Das hat zur Folge, dass unter der geltenden Kompetenz­ordnung keine Strom- und Gaslieferverträge mit grossen und mittleren Kunden mehr abgeschlossen werden können. Die TBW würden zwangsläufig einen grossen Teil der Kunden verlieren, womit letztlich Einnahmen ausfallen würden.

Auch, was den Kommunikationsbereich anbelangt, wollen die TBW eine Erweiterung der Kompetenzen. Dies sei gerade beim Einkauf der Signale oder Telefonieservices für die Thurcom mit den Vorlieferanten nötig, da auch hier schnell und kurzfristig Verträge abgeschlossen werden.

Im Parlament war das Anliegen über alle Fraktionen unbestritten und der Antrag wurde einstimmig verabschiedet.

Die Finanzkompetenzen für die Beschaffung von Energie sowie der Signale für die Thurcom werden damit an den Stadtrat übertragen, welcher diese wiederum an die TBW delegieren kann. Da diese Übertragung von Finanzkompetenzen an den Stadtrat dem obligatorischen Referendum untersteht, hat das Volk das letzte Wort. Ausserdem wird das Geschäft noch in einer zweiten Lesung behandelt.

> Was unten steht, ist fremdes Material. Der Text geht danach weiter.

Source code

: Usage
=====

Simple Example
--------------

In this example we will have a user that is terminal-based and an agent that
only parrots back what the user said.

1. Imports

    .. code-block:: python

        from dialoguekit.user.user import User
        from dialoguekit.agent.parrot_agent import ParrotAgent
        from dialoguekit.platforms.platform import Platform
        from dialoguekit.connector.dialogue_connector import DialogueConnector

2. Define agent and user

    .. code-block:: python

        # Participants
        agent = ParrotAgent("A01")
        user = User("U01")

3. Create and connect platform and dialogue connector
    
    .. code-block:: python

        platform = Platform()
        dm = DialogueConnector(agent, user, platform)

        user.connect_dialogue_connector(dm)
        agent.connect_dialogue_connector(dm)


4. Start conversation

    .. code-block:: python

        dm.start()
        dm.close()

Gebühr für Energiefonds eingeführt

Unabhängig davon wurde vom Stadtrat in einem weiteren Traktandum ein neues Reglement für die TBW beantragt. Auch dadurch soll die Handlungskompetenz der TBW vergrössert werden. Sie bleiben aber weiterhin ein unselbstständiges öffentlich-rechtliches Unternehmen im vollständigen Eigentum der Stadt Wil.

Auch gegenüber dem Reglement gab es kaum Widerstand aus dem Parlament. Die Werkkommission stellte jedoch einen Antrag, dass für die Nutzung des Elektrizitätsnetzes der TBW eine Gebühr von 0,2 bis 2 Rappen pro Kilowattstunde erhoben werden soll. Durch diesen Zuschlag könne der Energiefonds auf einfache Art unterstützt werden.

Sowohl diesem Antrag als auch jenem auf Genehmigung des neuen Reglements folgte eine grosse Mehrheit des Parlaments. Einzig die SVP stellte sich gegen die Gebühr zu Gunsten des Energiefonds.